> [TO-DO ITEM]:
Quote, with no changes, the lines that run from the top of the material to the line with "угрожали воротам соперника.", both included.

> [PROVIDED DATA]:

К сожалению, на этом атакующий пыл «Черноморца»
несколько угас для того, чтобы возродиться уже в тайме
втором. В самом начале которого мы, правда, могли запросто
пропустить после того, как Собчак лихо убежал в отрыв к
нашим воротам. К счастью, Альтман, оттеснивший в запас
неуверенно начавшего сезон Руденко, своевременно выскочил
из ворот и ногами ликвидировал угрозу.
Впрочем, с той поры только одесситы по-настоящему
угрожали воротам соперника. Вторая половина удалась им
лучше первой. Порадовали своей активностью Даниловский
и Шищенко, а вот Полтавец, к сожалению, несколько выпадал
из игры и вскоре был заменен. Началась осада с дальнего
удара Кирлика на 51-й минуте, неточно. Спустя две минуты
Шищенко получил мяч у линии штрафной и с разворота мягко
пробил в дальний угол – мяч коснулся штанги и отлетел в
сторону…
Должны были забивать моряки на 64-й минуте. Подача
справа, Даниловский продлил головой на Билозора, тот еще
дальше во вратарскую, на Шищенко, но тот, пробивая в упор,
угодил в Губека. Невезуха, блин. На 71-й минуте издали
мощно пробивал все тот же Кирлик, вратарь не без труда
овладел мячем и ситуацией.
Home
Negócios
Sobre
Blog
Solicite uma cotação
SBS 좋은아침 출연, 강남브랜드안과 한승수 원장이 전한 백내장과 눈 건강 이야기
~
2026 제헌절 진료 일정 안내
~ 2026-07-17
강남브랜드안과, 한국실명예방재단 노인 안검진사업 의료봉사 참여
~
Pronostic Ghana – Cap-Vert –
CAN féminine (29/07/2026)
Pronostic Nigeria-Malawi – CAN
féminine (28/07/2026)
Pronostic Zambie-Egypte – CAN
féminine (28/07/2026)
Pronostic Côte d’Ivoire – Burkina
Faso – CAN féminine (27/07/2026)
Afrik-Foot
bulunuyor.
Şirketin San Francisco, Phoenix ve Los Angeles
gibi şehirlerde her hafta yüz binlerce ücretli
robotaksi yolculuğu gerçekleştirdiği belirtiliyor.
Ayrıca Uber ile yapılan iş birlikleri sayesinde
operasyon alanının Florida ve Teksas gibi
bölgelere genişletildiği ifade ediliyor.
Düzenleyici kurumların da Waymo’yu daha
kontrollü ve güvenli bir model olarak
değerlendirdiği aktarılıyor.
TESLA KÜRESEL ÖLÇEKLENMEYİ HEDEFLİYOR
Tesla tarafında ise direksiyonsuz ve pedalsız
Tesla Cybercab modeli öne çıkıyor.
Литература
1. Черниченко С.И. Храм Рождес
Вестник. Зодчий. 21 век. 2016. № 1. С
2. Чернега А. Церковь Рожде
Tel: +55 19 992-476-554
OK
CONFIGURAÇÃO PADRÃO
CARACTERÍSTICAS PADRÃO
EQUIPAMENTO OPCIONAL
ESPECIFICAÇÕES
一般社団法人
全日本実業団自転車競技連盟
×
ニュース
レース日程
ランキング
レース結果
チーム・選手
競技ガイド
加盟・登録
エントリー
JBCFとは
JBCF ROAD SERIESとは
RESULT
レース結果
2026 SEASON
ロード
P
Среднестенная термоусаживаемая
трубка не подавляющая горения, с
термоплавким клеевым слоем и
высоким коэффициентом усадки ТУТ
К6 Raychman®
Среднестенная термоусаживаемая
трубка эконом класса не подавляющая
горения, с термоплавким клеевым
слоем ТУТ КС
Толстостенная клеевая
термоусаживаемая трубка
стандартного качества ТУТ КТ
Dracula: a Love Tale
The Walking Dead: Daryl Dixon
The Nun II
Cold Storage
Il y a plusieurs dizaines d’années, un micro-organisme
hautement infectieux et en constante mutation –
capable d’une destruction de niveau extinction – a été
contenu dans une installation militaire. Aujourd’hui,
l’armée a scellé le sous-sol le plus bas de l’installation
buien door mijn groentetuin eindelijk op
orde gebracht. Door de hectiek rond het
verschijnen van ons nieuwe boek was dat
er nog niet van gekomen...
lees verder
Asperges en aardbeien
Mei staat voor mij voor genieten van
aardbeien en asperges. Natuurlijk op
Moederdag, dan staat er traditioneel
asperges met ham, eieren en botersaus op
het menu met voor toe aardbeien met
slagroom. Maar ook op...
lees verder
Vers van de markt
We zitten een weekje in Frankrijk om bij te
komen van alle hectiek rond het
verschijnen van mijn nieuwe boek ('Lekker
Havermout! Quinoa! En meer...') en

> [SOLUTION TO THE EXERCISE]:
К сожалению, на этом атакующий пыл «Черноморца»
несколько угас для того, чтобы возродиться уже в тайме
втором. В самом начале которого мы, правда, могли запросто
пропустить после того, как Собчак лихо убежал в отрыв к
нашим воротам. К счастью, Альтман, оттеснивший в запас
неуверенно начавшего сезон Руденко, своевременно выскочил
из ворот и ногами ликвидировал угрозу.
Впрочем, с той поры только одесситы по-настоящему
угрожали воротам соперника. Вторая половина удалась им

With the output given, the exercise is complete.